“Lysander will come to the same conclusion. When the Illar lost their crown to the ‘lesser races’, the strongest amongst them vowed to destroy that which gave the Thayne power. They learnt to harness it first, to weaken the gods, and then sought to destroy the Tap forever.”

“But they failed. His allies are gone. The Thayne are all but powerless.”

“Apotheosis has been trapped here, betrayed by his kin, for millennia. His mind, though once one of the purest and most brilliant has warped into a vessel of ruin and rage. Lysander thinks himself mighty enough to kill something far worse than a Thayne.”

Ruby watched, transfixed by the image but uncertain what to believe. Lysander draws his blade and advances slowly, his allies approaching behind him and spreading out. The Illar, an elf radiating light with wings of energy trailing behind him smiles warmly.

“I have waited an eternity to see the gods brought low. Now, you have the audacity to think yourselves better?”

“The Thayne were once brothers to you, Apotheosis. Two parts of a whole that crafted this world and many others.” Lysander bowed.

“You are not my equal.” The voice reverberated in Ruby’s chest. The temple shook.

“That much is clear. You have become something far greater than a Dunam. You are King of Kings; man and elf and god bow before you and tremble.”

Leopold clicked his fingers and the image froze. Lysander, blade held aloft, ready to charge. Apotheosis, mid summons brought his wings forward into bladed arrays.

“What happens next will change the fabric of reality.”

“Show me!”

“Look at me, Ruby.”

Hesitant, Ruby turned away from the vision to her husband.

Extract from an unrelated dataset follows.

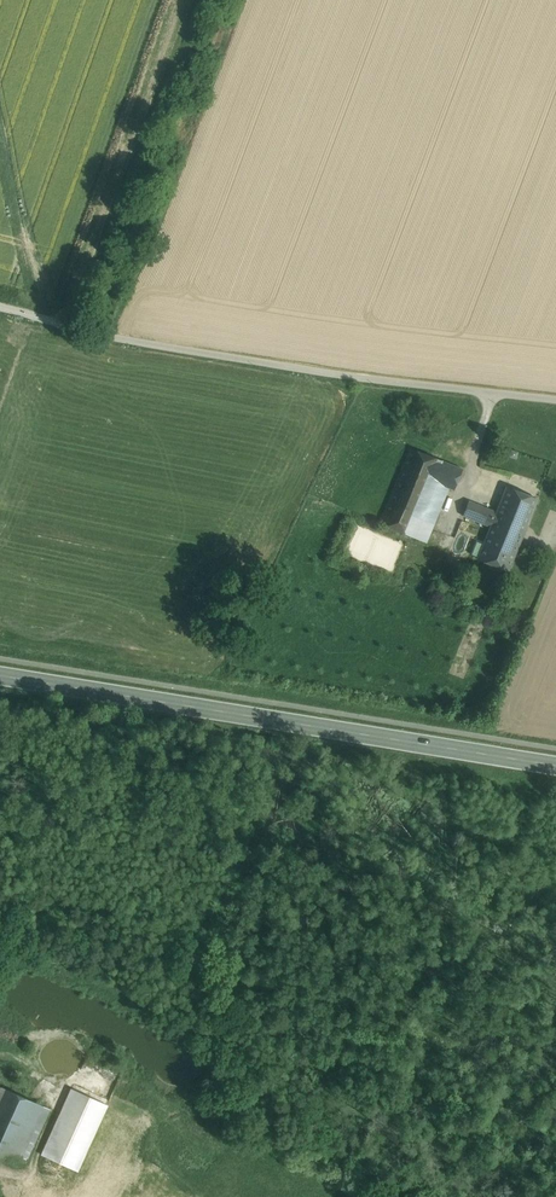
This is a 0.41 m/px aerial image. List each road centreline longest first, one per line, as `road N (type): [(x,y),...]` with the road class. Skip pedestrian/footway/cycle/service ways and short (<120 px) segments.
road 1 (unclassified): [(555,399),(364,379),(126,340),(0,307)]
road 2 (secondary): [(555,767),(0,676)]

“You are witness to the death of the last Illar. The beings who created all of us. Man. Elf. Orc. They were beings of light without true form who spanned the stars before their brothers turned against them.”

Ruby tried to recall her history lessons as a debutante but fell short of something insightful.

“He said the Thayne were kin. What did he mean?”

“What we call Thayne were once Illar. Just as the Forgotten Ones turned against their elven brethren, in disagreement about the Tap, so too did the Thayne turn against the Illar.”

“Why would creatures such as they fall to jealousy and bitterness?”

“The Illar are the Tap. They are part of all living things. They created the Thayne to act as avatars to each of the races they created and scattered through the stars. The Illar bent the Thayne to their will, so that they dominated the races through piety and fear. The Thayne had other ideas. They grew complacent and distant, so much so they became less and less part of the Tap and their forms changed beyond recognition.”

“How do you know this?” Ruby’s head reeled with revelations. All the while, she kept looking back at the suspended vision desperate to see more.

“I was there. You were too. But just as the Thayne became distant from their creators, the Old Gods grew distant from the Thayne; we were all once Illar. We were all born of the Tap and will all return there when we die.”

“I knew the Old Gods and Thayne were cut from the same cloth. Why does that matter here?”

Leopold advanced the vision. “Listen.”